You vastly overestimate the amount of western help to Ukraine. Sure there is some equipment that reached the front but that is mostly handheld weapons (anti tank or short range anti air). These types of weapons usually do not win was but increase amount of attrition to the opposing side.
Russia's "victories" are extremely small and came at a great cost. They cannot win the war by having these type of battles with these losses. It is just not sustainable. Whatever metric you use.
Their plan was to topple the government and expectation was that most Ukrainian army will surrender due to fear of mighty Russian army. Once that failed they have entered into a conflict they cannot win conventionally and that will cause them massive damage for little to no gains. Whole operation in the north of the country is exactly the model how this war is going for Russia.
And the worst thing for Russia is that they are still not "all out". They are not mobilizing hundreds of thousands of conscripts from previous years so it's likely that soon they will be outnumbered on the battlefield. Once Ukraine brings up their reservists and new volunteer units to the battlefield it is to be expected that the tide turns against Russia.

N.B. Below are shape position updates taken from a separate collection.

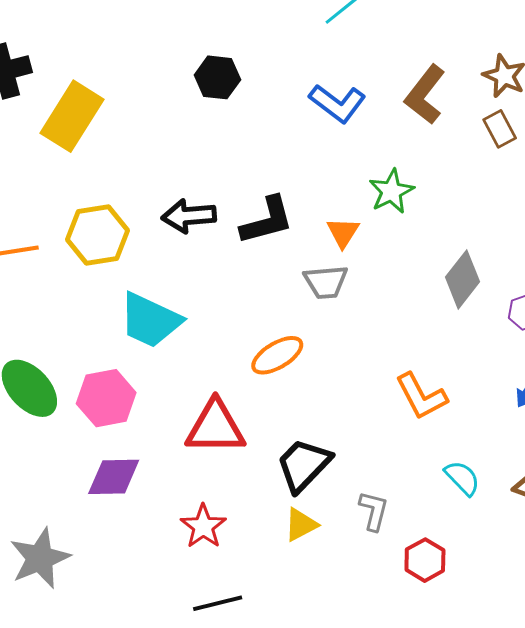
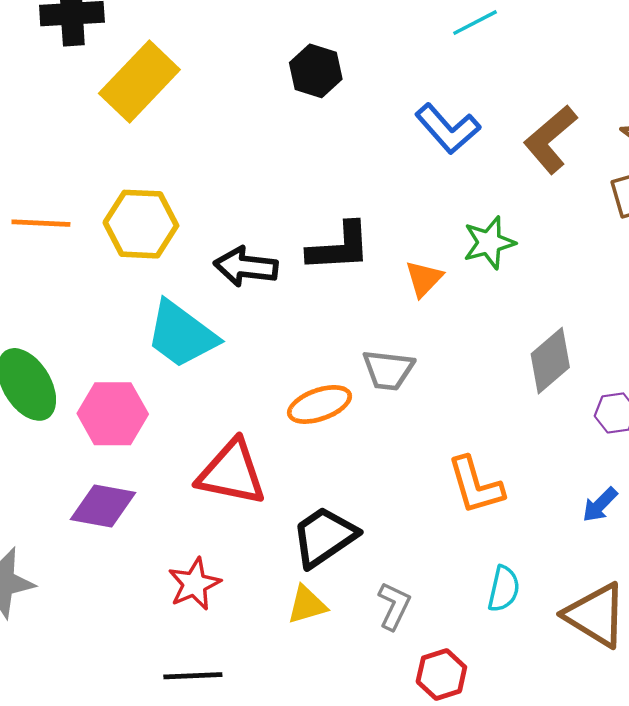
black arrow: (189, 216) -> (246, 267), moved
gray trapezoid: (326, 282) -> (388, 370), moved
cyan semicircle: (462, 478) -> (504, 589), turned 45

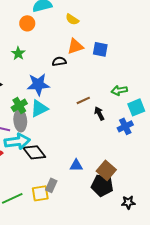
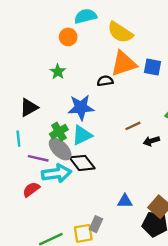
yellow semicircle: (72, 19) -> (120, 32), size x1.6
orange triangle: (75, 46) -> (124, 64), size x1.4
black arrow: (99, 113) -> (151, 141), turned -80
gray ellipse: (20, 120) -> (60, 149), turned -40
black diamond: (34, 152) -> (82, 163), moved

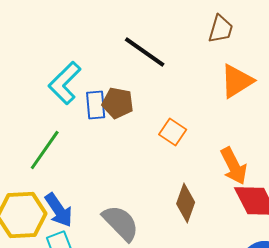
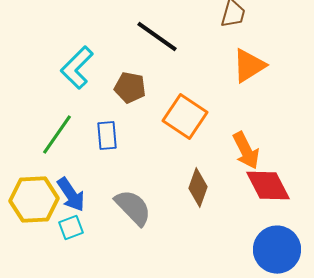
blue rectangle: (96, 105) -> (107, 136), moved
orange square: (173, 132) -> (185, 117), size x1.6

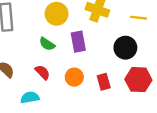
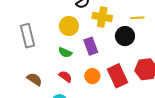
black circle: (125, 48) -> (125, 36), moved
red rectangle: (104, 82) -> (117, 76), size x1.6

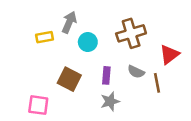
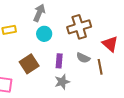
gray arrow: (69, 22) -> (39, 13), moved
red triangle: (169, 54) -> (110, 44), turned -42
brown square: (69, 79) -> (29, 64), turned 30

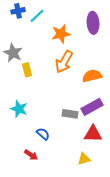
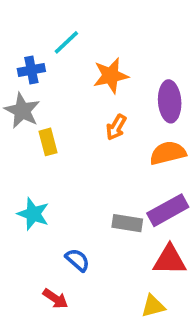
blue cross: (18, 11) -> (31, 70), moved
purple ellipse: (93, 23) -> (170, 101), moved
orange arrow: (64, 62) -> (116, 127), size x0.6

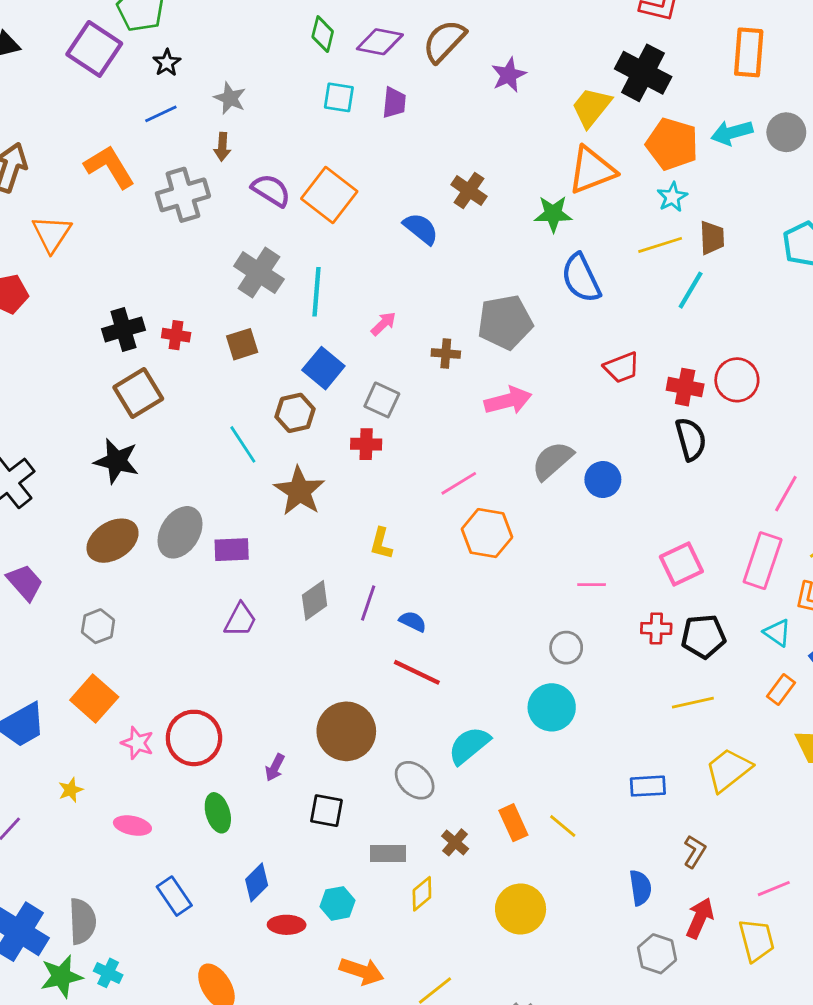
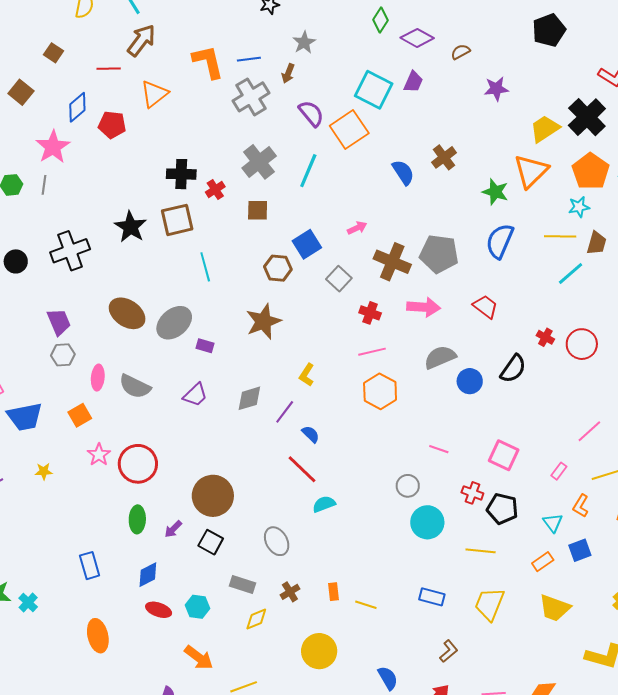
brown semicircle: (444, 41) -> (461, 52), size x0.6
cyan square: (339, 97) -> (374, 90), moved, size x1.6
blue line: (161, 114) -> (249, 59), moved
orange triangle: (592, 170) -> (531, 171), turned -42
gray cross: (183, 195) -> (251, 97), turned -33
gray cross: (259, 273) -> (259, 162), moved
blue semicircle: (581, 278) -> (500, 241), turned 30
cyan line: (317, 292) -> (308, 171), moved
red cross: (176, 335) -> (215, 189), turned 30
brown cross: (446, 354) -> (392, 262), size x1.8
red trapezoid: (622, 367) -> (485, 307), moved, turned -140
red cross: (685, 387) -> (545, 337), size x0.7
black semicircle: (691, 439) -> (513, 369), moved, turned 32
cyan line: (243, 444) -> (205, 267), moved
red cross: (366, 444) -> (370, 313), moved
black star: (117, 461) -> (130, 227), moved
brown ellipse: (113, 541) -> (127, 313), turned 48
purple rectangle: (232, 550) -> (205, 346), size x0.7
pink rectangle: (763, 561) -> (559, 471), size x0.5
pink square: (681, 564) -> (504, 455), turned 32
gray hexagon: (98, 626) -> (63, 355), moved
orange square: (94, 699) -> (80, 415), size x0.7
cyan circle: (552, 707) -> (427, 522), moved
brown circle: (346, 731) -> (213, 496), moved
cyan semicircle: (469, 745) -> (324, 504), moved, size x0.7
purple arrow: (275, 768) -> (173, 529), moved
yellow trapezoid: (728, 770) -> (489, 604), turned -48
orange rectangle: (513, 823) -> (333, 592), size x0.7
pink ellipse: (132, 826) -> (98, 378), moved, turned 65
yellow line: (563, 826) -> (366, 605), turned -40
blue semicircle: (640, 888) -> (388, 678), moved, turned -40
gray semicircle: (82, 921) -> (135, 386), moved, turned 100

Ukraine right now is trading time and small villages for attrition against Russian forces. It is working very well. Similar game plan was used to great success around Kyiv, Sumy and Chernihiv.
The difference is that their defence works. When the war started, everyone assumed Russia would take over quickly, and things would go back to normal (for western countries, not Ukraine). But no, it did not end quickly, ooops. Now they need help, weapons start to be delivered. Still no-one really believing that they would repel Russia, so just some simple defensive items to show support. 200 days forward, they are actively pushing back, and this is used as a reason to discuss delivery of even more heavy weapons (now MBTs).
It's as if they need to prove that they are worth to be supported, instead of deploying what is needed as early as possible.
If the west keeps supplying when with weapons they might actually hold at least way past the point where Russia can continue the fight.
Bellingcat reports that the orders are to take Kyiv by Monday regardless the losses if Ukraine can hold out for longer they might just be in the clear.
It’s also clear now that the Ukraine is getting direct intelligence from NATO especially from the global hawk drones and the sigint/elint aircraft it’s been flying their ability to avoid Russian offenses, hit key targets and to mount effective counter attack seem to indicate they do have map cheats enabled.
The training they got from NATO forces seem to be paying off in spades too.
Russia seem to be closer and closer to the point where their only winning condition is a Grozny scenario and if that happens then there is no chance that NATO would stand by.
Conventional warfare with limited civilian casualties would be tolerated leveling cities wouldn’t this isn’t Syria.
The EU and NATO knows that even if Russia takes Ukraine they won’t be able to hold it it might take another decade but it eventually would be free again even without major insurgency.
Puppet regimes don’t hold and Ukrainians have been far more interconnected with the EU especially through Poland than say Belarus.